Now Kioxia coins gold from NAND shortage, with more coming
Unexpectedly high NAND selling prices drove Kioxia’s quarterly revenue and profits to record highs in its third fiscal 2025 quarter.
Revenues in the quarter, ended December 31, were ¥543.6 billion ($3.6 billion), up 21 percent on a year ago and inside its guidance range, with net income 16 percent higher at ¥89.5 billion ($585 million).
Financial summary:
- Free cash flow: ¥85.7 billion ($560 million) vs ¥77.8 billion ($522 million) a year ago.
- Cash & cash equivalents: ¥281.5 billion ($1.84 billion) vs prior quarters ¥235.5 billion ($1.51 billion)
- EPS: ¥165.3 ($1.08) vs ¥77.22 ($0.525) in previous quarter
It was Kioxia’s eighth successive positive free cash flow quarter.
There are three Kioxia business segments and their results reached record highs:
- SSD & Storage: ¥300.4 billion ($1.97 billion) vs year-ago ¥278.7 billion ($1.87 billion), up 7.8 percent Y/Y
- Smart Devices: ¥186.3 billion ($1.2 billion) vs year-ago ¥117.1 billion (785.9 million), up 59.1 percent
- Other (Retail & sales to Sandisk): ¥57 billion ($372 million) vs year-ago ¥54.2 ($363.8 million), up 5.2 percent
The company has been steadily reducing its debt in relation to its equity, from 227 percent in its first fiscal 2024 quarter to the current 80 percent. Kioxia says: “We aim to continue improving the net D/E ratio by generating operating profit and further strengthening our ability to produce free cash flow.”
Kioxia, which has long term agreements (LTA) for volume supply (with quarterly price negotiations) with larger customers. The earnings call [PDF] revealed that it has “received proposals for LTAs from some hyperscaler customers that include CY2027 and CY2028 in their scope” and is negotiating them.
More details were revealed about the increased fees Sandisk will pay as Kioxia’s fab joint venture partner when the Yokkaichi Plant contract period was extended to the end of 2034, similar to that for the Kitakami plant. Now Sandisk will pay Kioxia an extra ¥45 billion a year ($290 million) on top of what it has been paying annually; ¥200 billion annually (c$65.3 million).
Previously revenue from Sandisk for contract manufacturing was based on an at-cost model. It has changed to a compensation for manufacturing services model. Kioxia believes: “This will further strengthen our cash flow and profitability over the coming years.”
It will record additional revenue from this cash compensation of approximately $131 million ( ¥20 billion) a year as an operating profit contribution for roughly nine years from February 2026 through December 2034.

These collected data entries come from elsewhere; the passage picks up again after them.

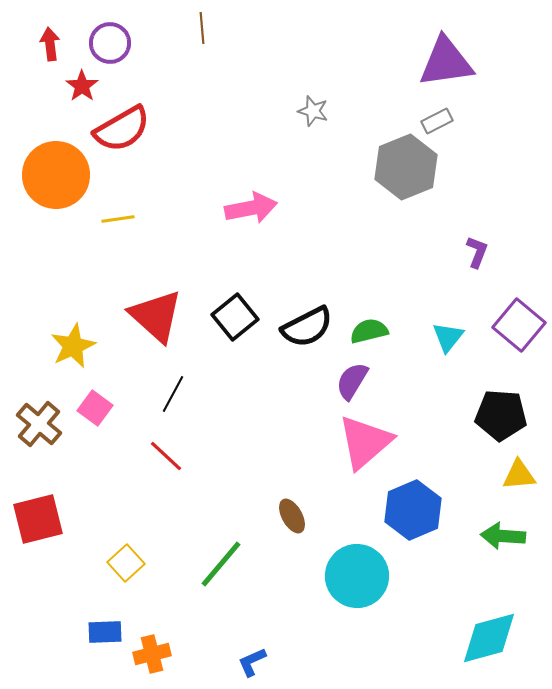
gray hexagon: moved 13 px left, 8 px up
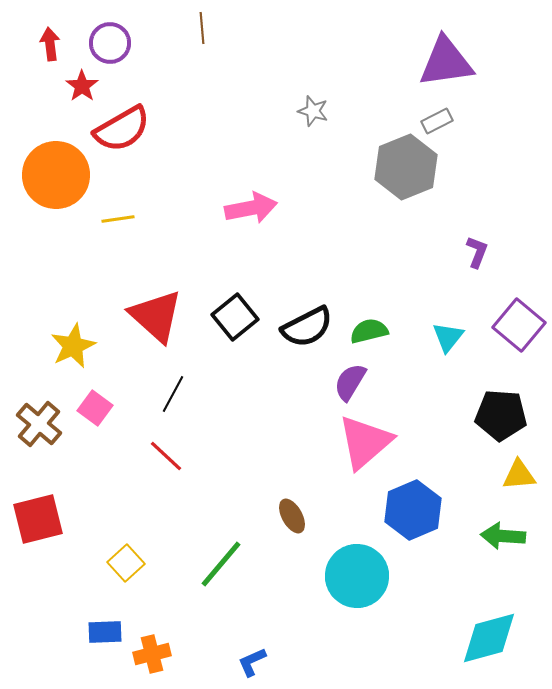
purple semicircle: moved 2 px left, 1 px down
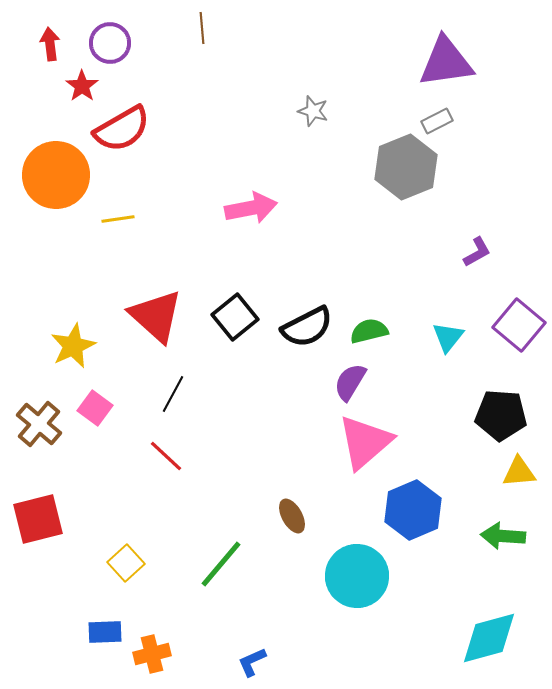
purple L-shape: rotated 40 degrees clockwise
yellow triangle: moved 3 px up
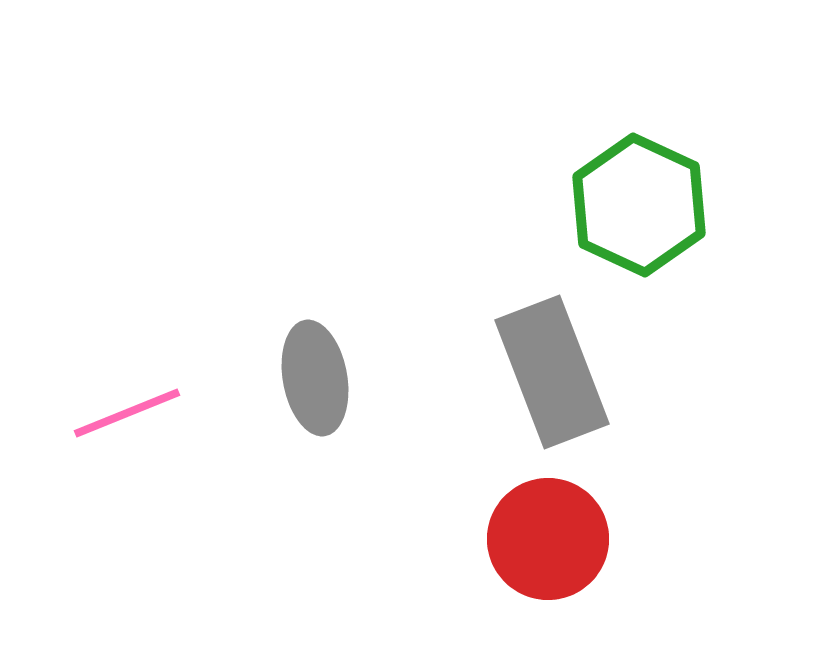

Kioxia’s outlook is that “extremely strong” NAND demand is expected to exceed supply in calendar 2026 for three reasons; traditional server replacement, AI inferencing workloads, and nearline HDD shortage pushing demand to high-capacity QLC SSDs. PC and smartphone manufacturing costs are expected to rise and lower total unit shipments, leaving NAND demand there uncertain. Overall, it expects to see high-teens percent NAND market bit growth.
Its high-capacity SSD progress is that it shipped 122 TB and 245 TB models for customer qualification at the end of CY2025, with an intent to start mass-production this calendar year. It says it will “continue to expand mass production and introduce to market new products tailored to AI-related needs,” which refer to KV Cache and, possibly, high-bandwidth flash (HBF) needs.

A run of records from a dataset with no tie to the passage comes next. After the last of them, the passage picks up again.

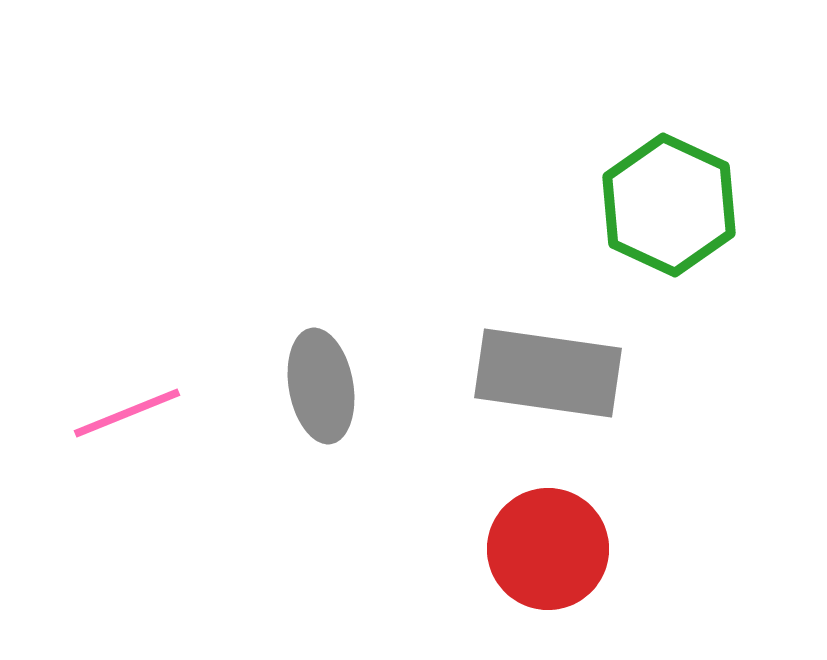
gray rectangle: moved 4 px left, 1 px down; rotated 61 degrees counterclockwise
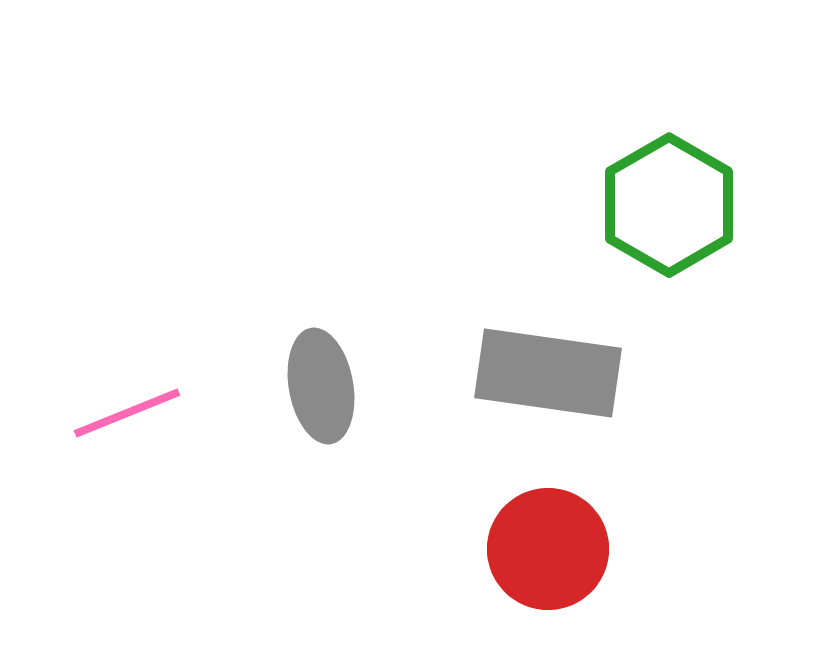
green hexagon: rotated 5 degrees clockwise
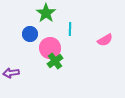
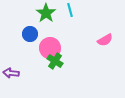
cyan line: moved 19 px up; rotated 16 degrees counterclockwise
green cross: rotated 21 degrees counterclockwise
purple arrow: rotated 14 degrees clockwise
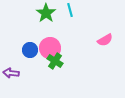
blue circle: moved 16 px down
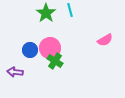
purple arrow: moved 4 px right, 1 px up
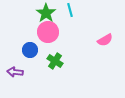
pink circle: moved 2 px left, 16 px up
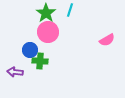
cyan line: rotated 32 degrees clockwise
pink semicircle: moved 2 px right
green cross: moved 15 px left; rotated 28 degrees counterclockwise
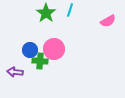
pink circle: moved 6 px right, 17 px down
pink semicircle: moved 1 px right, 19 px up
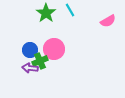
cyan line: rotated 48 degrees counterclockwise
green cross: rotated 28 degrees counterclockwise
purple arrow: moved 15 px right, 4 px up
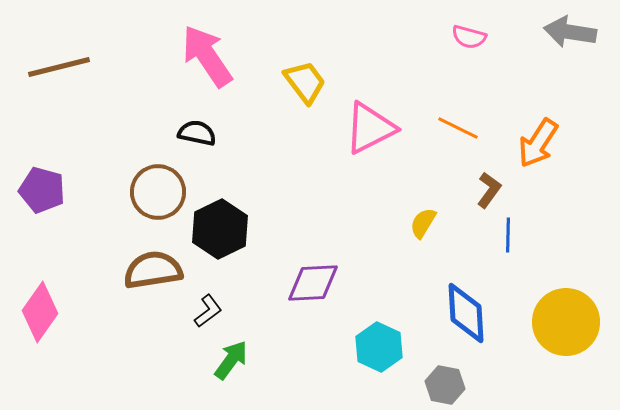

Concerning KV Cache NAND, it said: “We expect to start mass production around 2027, and we believe that it will be possible to accommodate this with our TLC SSDs using 8th generation BiCS flash” (218-layer).
This comes down to a revenue forecast for next quarter of ¥890 billion +/- ¥45 billion ($5.8 billion +/- $294 million), providing full year revenues of ¥2.2 trillion ($14.5 billion) at the mid-point, a 27.7 percent increase on last year. This would be a fourth quarter and full year revenue record. It’s also forecasting next quarter net income at ¥340 billion +/- ¥30 billion ($2.2 billion +/- $196 million) which would also be a record, with record full year net income of ¥489.7 billion ($3.2 billion) at the mid-point.”
Kioxia CFO Hideki Hanazawa said: “The biggest driver is selling prices, which we expect to rise significantly across all applications. Although total shipments on a gigabyte basis are expected to decline, the ratio of data-center and enterprise SSD shipments is expected to increase.” The company is going to emerge financially much stronger from the NAND supply shortage than it was last year.